For a considerable time after these events, nothing of importance occurred in Britain; and even the names of many of the governors are not preserved. When Diocletian was emperor, Carausius, a Roman admiral who had the title of Count of the Saxon shore, usurped the government (286), and reigned till 294, when he was slain by his minister Allectus. The latter assumed the purple, but was overthrown and killed by Constantius Chlorus (296). Constantius subsequently became Emperor of Rome, and died at Eboracum (306). His son was Constantine the Great.

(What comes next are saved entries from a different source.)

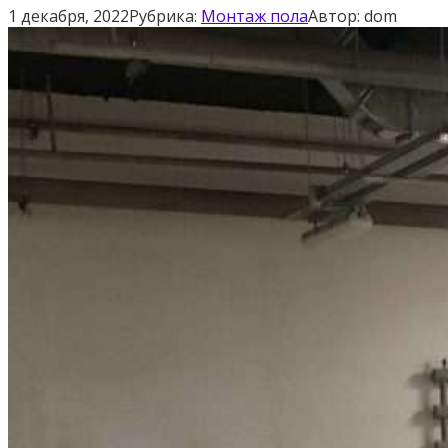
1 декабря, 2022
Рубрика:
Монтаж пола
Автор:
dom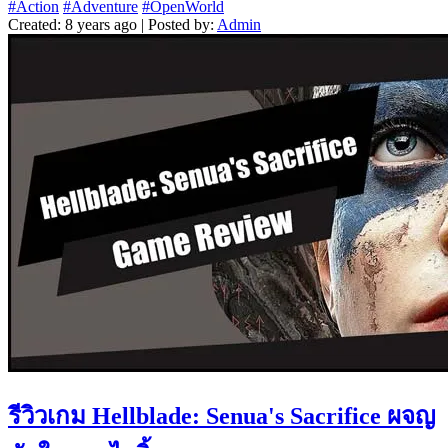
#Action
#Adventure
#OpenWorld
Created: 8 years ago | Posted by:
Admin
รีวิวเกม Hellblade: Senua's Sacrifice ผจญ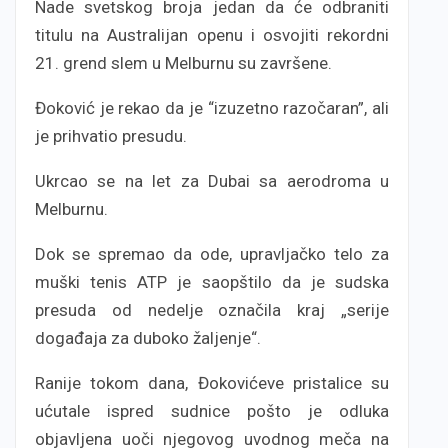
Nade svetskog broja jedan da će odbraniti
titulu na Australijan openu i osvojiti rekordni
21. grend slem u Melburnu su završene.
Đoković je rekao da je “izuzetno razočaran”, ali
je prihvatio presudu.
Ukrcao se na let za Dubai sa aerodroma u
Melburnu.
Dok se spremao da ode, upravljačko telo za
muški tenis ATP je saopštilo da je sudska
presuda od nedelje označila kraj „serije
događaja za duboko žaljenje“.
Ranije tokom dana, Đokovićeve pristalice su
ućutale ispred sudnice pošto je odluka
objavljena uoči njegovog uvodnog meča na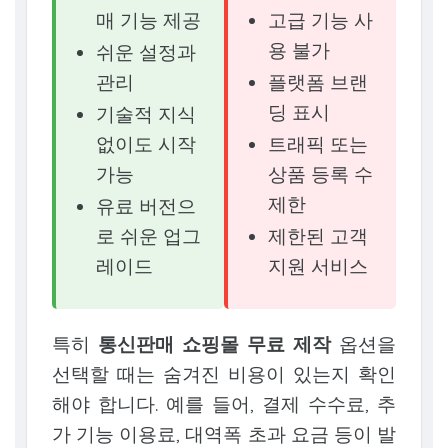
매 기능 제공
고급 기능 사
용 불가
쉬운 설정과
관리
플랫폼 브랜
딩 표시
기술적 지식
없이도 시작
트래픽 또는
가능
상품 등록 수
제한
유료 버전으
로 쉬운 업그
제한된 고객
레이드
지원 서비스
특히
통신판매 쇼핑몰 무료 제작
옵션을
선택할 때는 숨겨진 비용이 있는지 확인
해야 합니다. 예를 들어, 결제 수수료, 추
가 기능 이용료, 대역폭 초과 요금 등이 발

The gradual decay of the Roman power partially diverted the attention of the emperors from Britain, which was now exposed, not merely to the raids of the Picts and Scots (the former descendants of the Caledonians and Mæata; the latter, immigrants from Ireland), but also to the piratical inroads of the Saxons. To restore order and security, Theodosius, by the direction of the Emperor Valentinian, took the command in the island; and he drove back the northern tribes as far as the wall of Antoninus (368). About forty years later the empire had become so weakened by the descent of the Goths, Alans, and other tribes upon the fair plains of Italy, that Honorius wrote letters to the British cities, exhorting them to provide for their own security; and thus the island became practically independent (410).

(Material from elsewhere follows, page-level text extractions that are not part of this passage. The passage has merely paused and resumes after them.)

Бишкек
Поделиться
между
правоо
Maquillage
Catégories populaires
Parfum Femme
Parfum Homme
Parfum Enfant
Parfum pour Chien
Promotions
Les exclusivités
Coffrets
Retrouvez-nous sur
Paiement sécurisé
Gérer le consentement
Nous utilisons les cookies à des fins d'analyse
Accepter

The authentic history of Britain, for more than half a century after, is entirely wanting; but it is said that the people in the south were divided into two leading factionsthe one headed by Aurelius Ambrosius, the other by Vortigern --and that intestine disturbances, and the ravages of the Picts and Scots, led the last-named chieftain to call to his aid some Saxon pirates who were cruising in the channel (449).